What does Psalm 32:11 mean?
ESV: Be glad in the LORD, and rejoice, O righteous, and shout for joy, all you upright in heart!
NIV: Rejoice in the LORD and be glad, you righteous; sing, all you who are upright in heart!
NASB: Be glad in the Lord and rejoice, you righteous ones; And shout for joy, all you who are upright in heart.
CSB: Be glad in the Lord and rejoice, you righteous ones; shout for joy, all you upright in heart.
NLT: So rejoice in the Lord and be glad, all you who obey him! Shout for joy, all you whose hearts are pure!
KJV: Be glad in the LORD, and rejoice, ye righteous: and shout for joy, all ye that are upright in heart.
NKJV: Be glad in the Lord and rejoice, you righteous; And shout for joy, all you upright in heart!
Verse Commentary:
Addressing his fellow believers, David calls upon them to be glad in the Lord. This is different than merely being "happy," as the emphasis is on a trusting obedience to God. Those who are "in the Lord" have reasons for joy which transcend earthly concerns, even as those trials are endured (Romans 8:18). When someone understands the blessing of God's forgiveness (Psalm 32:1–2), it should result in intense joy.

Just as David praised the Lord for surrounding him with shouts of deliverance (Psalm 32:7), he now sees reason to celebrate thanks to the Lord's unfailing love which envelops the righteous (Psalm 32:10). David found that stubborn refusal to admit sin drains one's joy, and even physical health (Psalm 32:3–4; Psalm 51:12). Yet he also found good reasons to rejoice in the Lord.

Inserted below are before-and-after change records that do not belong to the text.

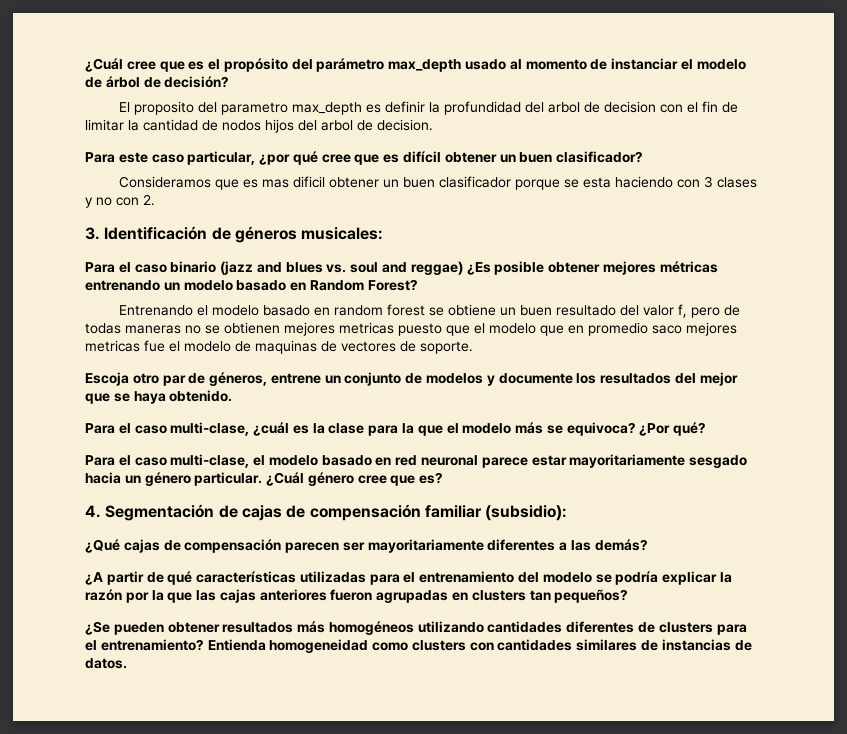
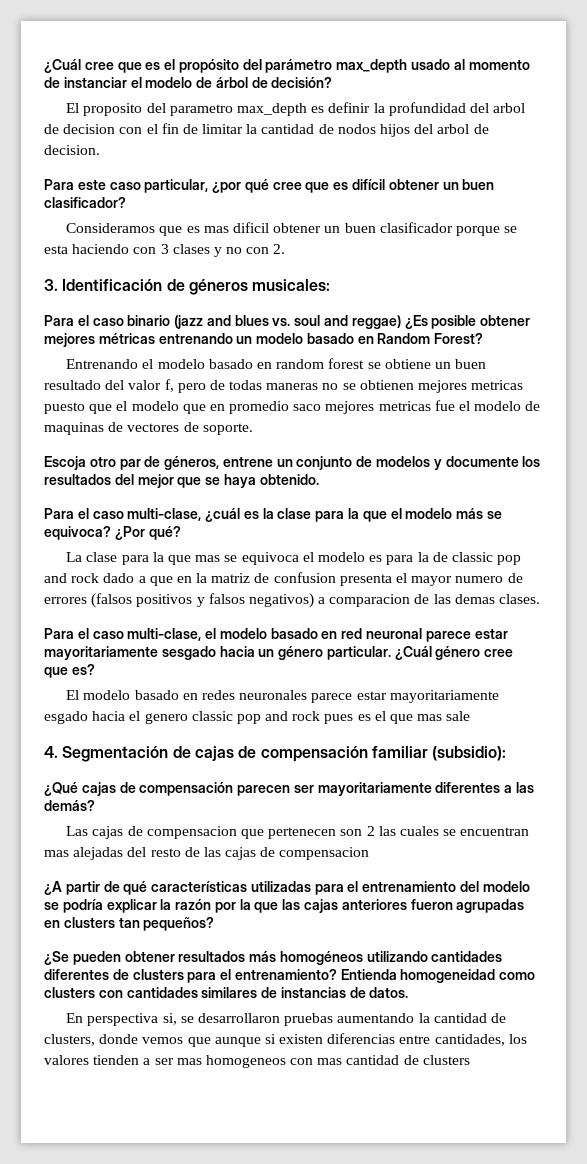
(707, 429) none -> [66,552,522,565] [44,572,523,586] [44,593,541,608] // La clase para la que mas se equivoca el modelo es para la de classic pop and rock dado a que en la matriz de confusion presenta el mayor numero de errores (falsos positivos y falsos negativos) a comparacion de las demas clases.
(444, 478) none -> [66,690,499,703] [44,711,471,724] // El modelo basado en redes neuronales parece estar mayoritariamente esgado hacia el genero classic pop and rock pues es el que mas sale
(648, 545) none -> [66,826,530,839] [44,847,370,860] // Las cajas de compensacion que pertenecen son 2 las cuales se encuentran mas alejadas del resto de las cajas de compensacion
(127, 663) none -> [66,1013,506,1026] [44,1033,527,1047] [44,1055,470,1068] // En perspectiva si, se desarrollaron pruebas aumentando la cantidad de clusters, donde vemos que aunque si existen diferencias entre cantidades, los valores tienden a ser mas homogeneos con mas cantidad de clusters

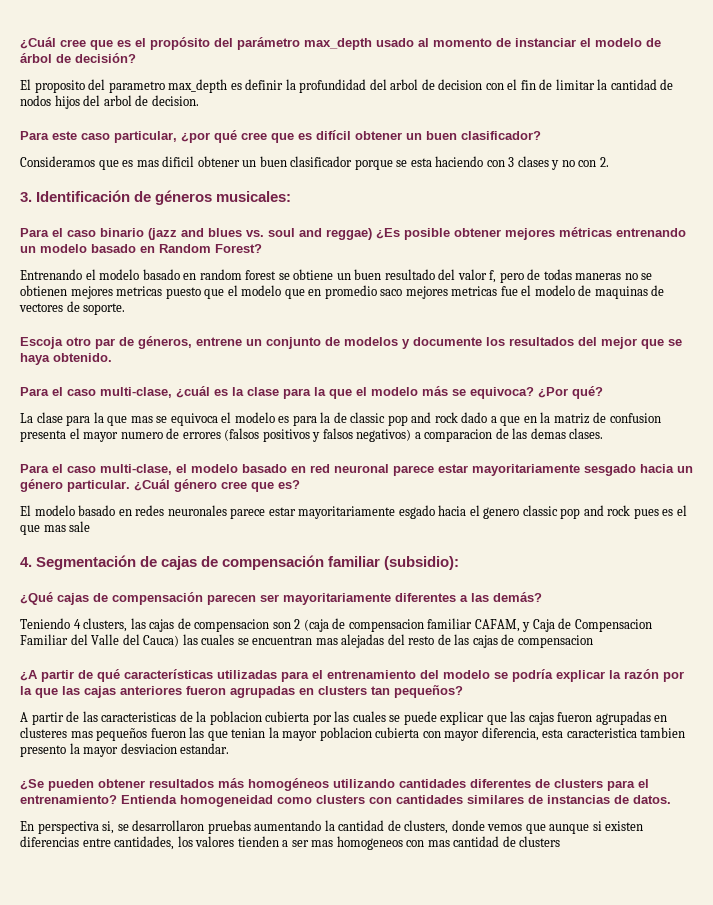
[66,826,375,839] Las cajas de compensacion que pertenecen son 2 -> [20,618,652,632] [20,634,180,647] Teniendo 4 clusters, las cajas de compensacion son 2 (caja de compensacion familiar CAFAM, y Caja de Compensacion Familiar del Valle del Cauca)
(215, 924) none -> [20,711,668,725] [20,727,686,741] [20,743,230,757] // A partir de las caracteristicas de la poblacion cubierta por las cuales se puede explicar que las cajas fueron agrupadas en clusteres mas pequeños fueron las que tenian la mayor poblacion cubierta con mayor diferencia, esta caracteristica tambien presento la mayor desviacion estandar.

The New Testament counterpart to this statement is Philippians 4:4, which commands us to "rejoice in the Lord always." Even in extremely grim times, a believer may choose to look around him and be sad or look up to the Lord and be glad.

This psalm presents four good reasons for a forgiven believer (John 3:36) to rejoice in the Lord. First is forgiveness of sin (Psalm 32:1–2, 5). Second is God's protection through those challenging times (Psalm 32:6–7). Next is the Lord's guidance (Psalm 32:8–9). Finally, there is His unfailing love (Psalm 32:10).
Verse Context:
Psalm 32:10–11 concludes on a high, positive note. David contrasts the condition of the wicked with the condition of those who trust in the Lord. This comes in the context of those who recognize their sin, admit it to God, and receive forgiveness as a result. His final verse calls upon the righteous to rejoice and shout for joy.
Chapter Summary:
This psalm follows a progression of David's own experience: from the pressure of resisting confession, to the relief of being forgiven, to a renewed appreciation of God's graciousness for His people. David notes that being forgiven of sin is a great blessing, and those who resist repentance are delaying that restoration. He reflects on his own experience with stubbornness and encourages all people to seek God in sincerity.
Chapter Context:
Psalm 32 follows David's confession of the sins of adultery and murder. Psalm 51 records his initial response when confronted by the prophet Nathan. The background of David's sin, Nathan's rebuke, and the aftermath are found in 2 Samuel 11—12. For some undisclosed time, David refused to acknowledge his sin, but when he finally confessed it, the Lord graciously forgave him.
Book Summary:
The book of Psalms is composed of individual songs, hymns, or poems, each of which is a ''Psalm'' in and of itself. These works contain a wide variety of themes. Some Psalms focus on praising and worshipping God. Others cry out in anguish over the pain of life. Still other Psalms look forward to the coming of the Messiah. While some Psalms are related, each has its own historical and biblical context.